Mathematical Systems
- This work was started by Euler and Gauss.
- But Galois, in his short life, made the first major contributions.
- A mathematical system is a set of elements along with a binary operation on those elements.
- The integers along with addition is an example
- Addition take two elements of the set of integers and returns a element of the set of integers.
- It is a binary operation because it takes two element.
- Multiplication is also a binary operation.
- The intersection of two sets is a binary operation.
- If and only if is a binary operation.
- set complement is not a binary operation.
- not is not a binary operation.
- Subtraction on the natural numbers is a mathematical system, but.
- Division on the integers is a mathematical system
- but they are strange in that it does not return an element of the original set.
- Once we have a system, we start to investigate properties the system possesses
- Commutative property
- The commutative Property of Addition : a+b = b+a
- The commutative property of Multiplication : a*b = b*a
- Is subtraction commutative? a-b = b- a
- Is AND commutative (p ∧ q ) = (q ∧ p)
- Is If-Then commutative (p → q ) = (q → p)?
- Associative property
- Addition: (a+b)+c = a+(b+c)
- Multiplication (ab)c = a(bc)
- Is subtraction associative? (a-b)-c = a-(b-c) (try 1 2 3)
- Is AND associative
- Closure:
- If a binary operation is performed on any tow elements of a set and the result is an element of the set, then the set is closed (or has closure) under the binary operation.
- All of the boolean operators exhibit closure.
- The natural numbers are closed under addition.
- The natural numbers are not closed under subtraction. Why? (4-5)

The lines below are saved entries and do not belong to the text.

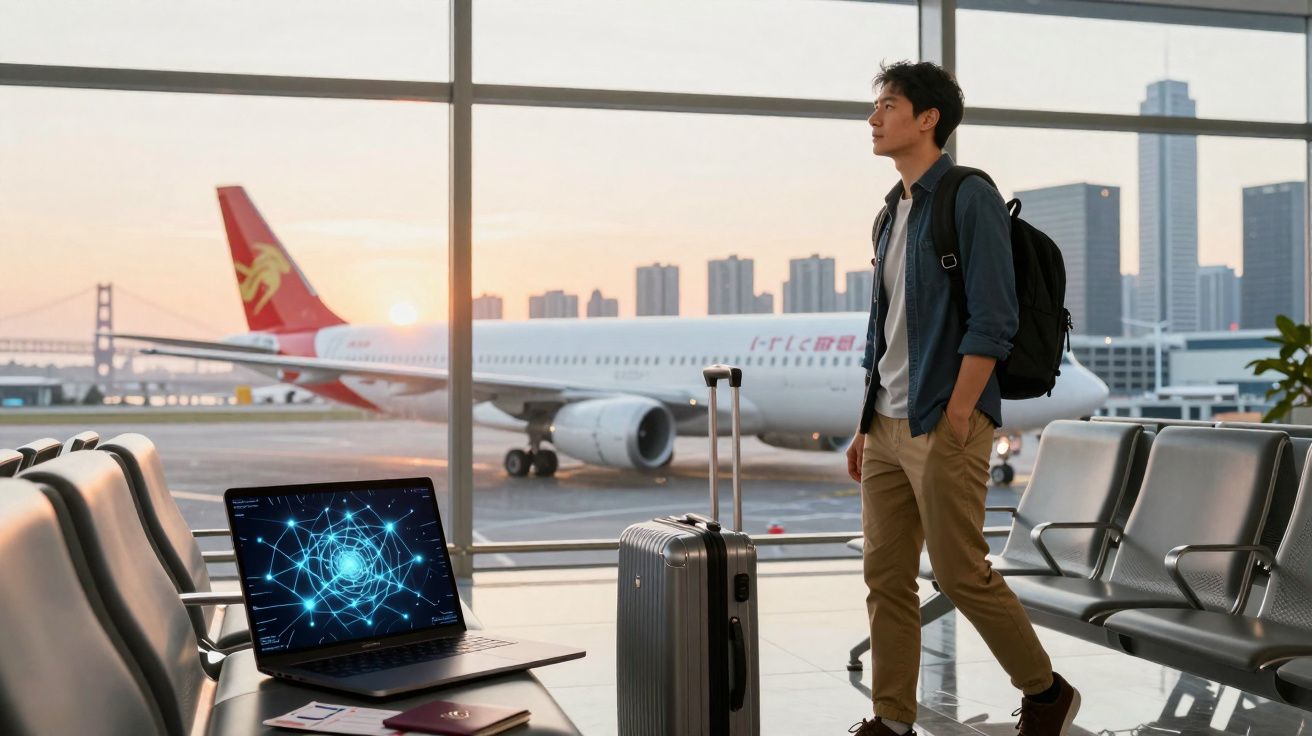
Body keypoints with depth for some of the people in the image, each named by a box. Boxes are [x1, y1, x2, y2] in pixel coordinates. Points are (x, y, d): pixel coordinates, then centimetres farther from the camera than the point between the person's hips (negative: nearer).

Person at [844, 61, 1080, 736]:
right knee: (886, 576, 8)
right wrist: (867, 422, 16)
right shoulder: (893, 212, 16)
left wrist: (954, 421, -18)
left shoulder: (971, 199, -9)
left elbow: (992, 320, -15)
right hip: (888, 426, 8)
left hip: (944, 426, -8)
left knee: (961, 573, -2)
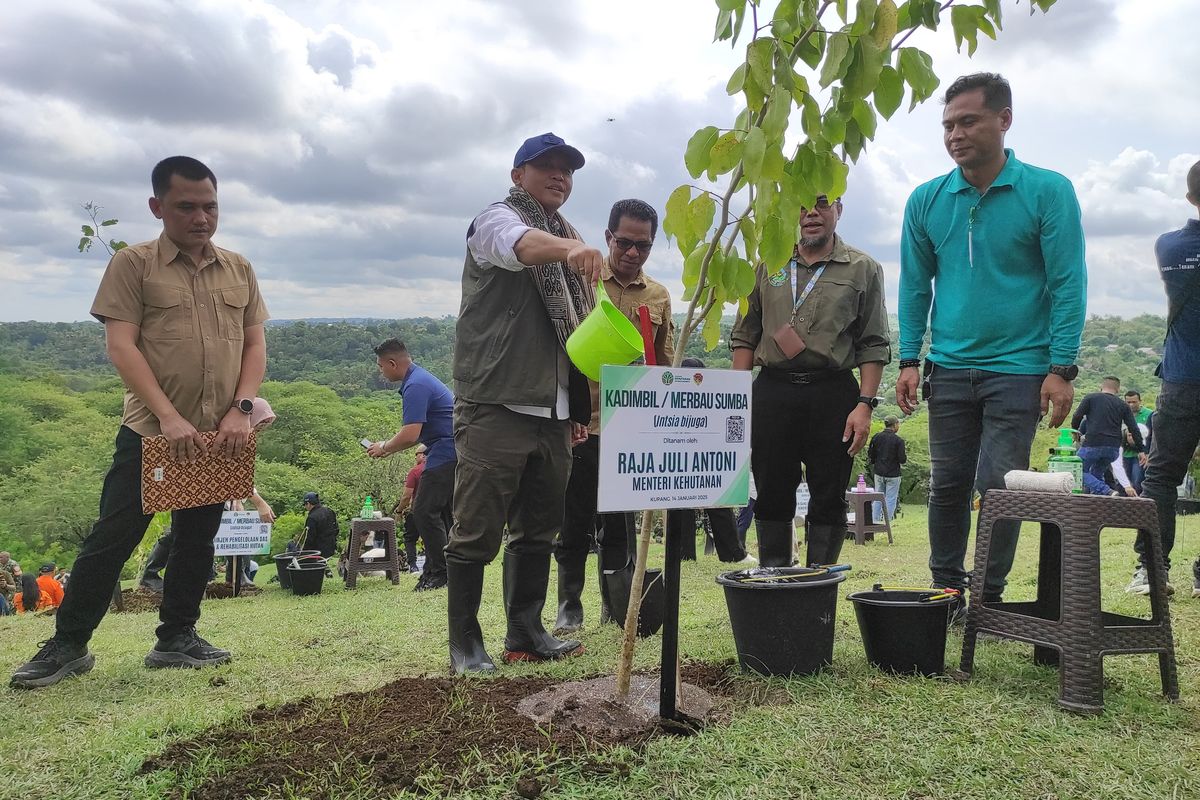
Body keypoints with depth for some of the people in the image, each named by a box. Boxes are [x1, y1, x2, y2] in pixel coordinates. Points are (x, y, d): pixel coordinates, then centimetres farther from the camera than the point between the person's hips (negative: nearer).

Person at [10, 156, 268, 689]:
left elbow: (254, 344, 7)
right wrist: (169, 417, -20)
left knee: (197, 540, 12)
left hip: (221, 436, 4)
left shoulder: (238, 269, 8)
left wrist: (241, 409, -8)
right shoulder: (133, 264, -3)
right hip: (150, 433, -3)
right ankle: (68, 645, 14)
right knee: (112, 539, 0)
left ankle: (176, 637, 25)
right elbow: (121, 346, -10)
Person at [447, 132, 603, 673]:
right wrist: (570, 248, -50)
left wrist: (579, 407, 20)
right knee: (477, 531, -3)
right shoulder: (498, 220, -1)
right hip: (497, 405, -8)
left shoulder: (565, 239, 22)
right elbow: (522, 244, -29)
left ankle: (525, 633, 22)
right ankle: (464, 643, 7)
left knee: (539, 528, 12)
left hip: (552, 410, 8)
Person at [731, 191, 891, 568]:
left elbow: (874, 345, 3)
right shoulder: (768, 265, 13)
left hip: (833, 395, -1)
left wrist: (864, 404, -8)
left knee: (829, 501, 2)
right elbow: (745, 335, 13)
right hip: (772, 391, 2)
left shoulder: (863, 268, 7)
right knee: (771, 497, 5)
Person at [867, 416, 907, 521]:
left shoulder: (876, 437, 0)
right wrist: (906, 458, 10)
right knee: (891, 499, 4)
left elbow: (870, 455, 2)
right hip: (893, 474, -4)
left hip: (878, 473, 4)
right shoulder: (898, 440, -12)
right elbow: (902, 459, -13)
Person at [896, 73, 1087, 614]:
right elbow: (914, 286, 8)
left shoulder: (1048, 192, -5)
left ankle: (989, 599, 13)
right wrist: (909, 360, 1)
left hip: (1018, 369, -3)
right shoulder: (927, 200, 4)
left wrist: (1061, 369, -11)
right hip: (949, 368, 3)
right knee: (948, 485, 9)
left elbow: (1068, 285, -6)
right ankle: (946, 594, 22)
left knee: (997, 485, -3)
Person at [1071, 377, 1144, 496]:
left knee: (1081, 472, 7)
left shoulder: (1091, 398, 6)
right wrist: (1141, 450, 13)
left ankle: (1107, 492, -14)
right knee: (1097, 473, 23)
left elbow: (1076, 417, 0)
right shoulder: (1123, 405, 15)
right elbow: (1134, 429, 10)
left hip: (1093, 444, -4)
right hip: (1114, 448, 4)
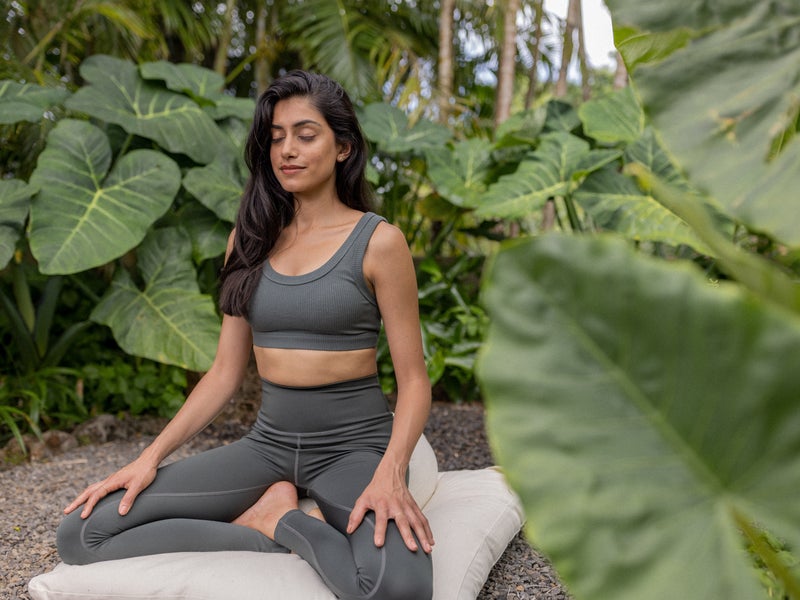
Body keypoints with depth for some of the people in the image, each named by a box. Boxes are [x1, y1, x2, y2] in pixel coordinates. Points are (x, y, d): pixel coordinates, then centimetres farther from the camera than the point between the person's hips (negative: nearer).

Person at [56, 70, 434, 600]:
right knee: (82, 535, -12)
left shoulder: (377, 241, -6)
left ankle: (280, 521, -9)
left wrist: (391, 473, -24)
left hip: (353, 443, -4)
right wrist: (151, 457, -1)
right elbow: (226, 371, 9)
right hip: (269, 442, 4)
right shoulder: (252, 238, 8)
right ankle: (273, 525, -6)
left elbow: (413, 379, -7)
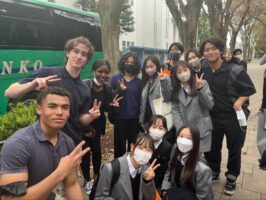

- 4-5 is a counterexample to the claim that the natural numbers are closed under subtraction.
- Identity Element
- An identity element is an element in a set such that when a binary operation is performed on it, and any given element of the set, the result is the given element.
- 0 is the identity element on the integers under addition 0+x =x
- 1 is the identity element on the natural numbers under multiplication 1*x = x
- T is the identity element on the booleans under and t ∧ x = x (t∧ t =t, t∧f = f)
- What is the identity element on the booleans under or?
- Is there an identity element on the booleans under if-then?
- Inverse
- When a binary operation is performed on two elements in a set and the result is the identity element for the binary operation, each element is said to be the inverse of the other.
- For the integers under addition, what gives us 0 (the identity element)
- 4 + (-4) = 0, -7 + (--7) = 0,
- So if a is an integer, -a is the additive inverse.
- Is there an inverse for the integers under multiplication?
- How about the booleans under and
- A group
- A set of elements along with an operation is a group if
- The set is closed under the operation
- The identity element exists on the set for the operation
- The inverse of every element exists on the set for the operation
- The Set of elements is associative under the operation.
- The integers under addition is an example of a group.
- The real numbers under addition is an example of a group.
- Are the rational numbers under multiplication a group? no, 0 has no multiplicative inverse.
- A commutative group is a group which is commutative under the given operation.
- Exercises
- Is the set of integers a commutative group under addition?
- Is the set of positive integers a commutative group under addition.
- Is the set of positive integers a group under (multiplication, subtraction)
- Are the booleans a group under AND
- Are sets a a group under intersection?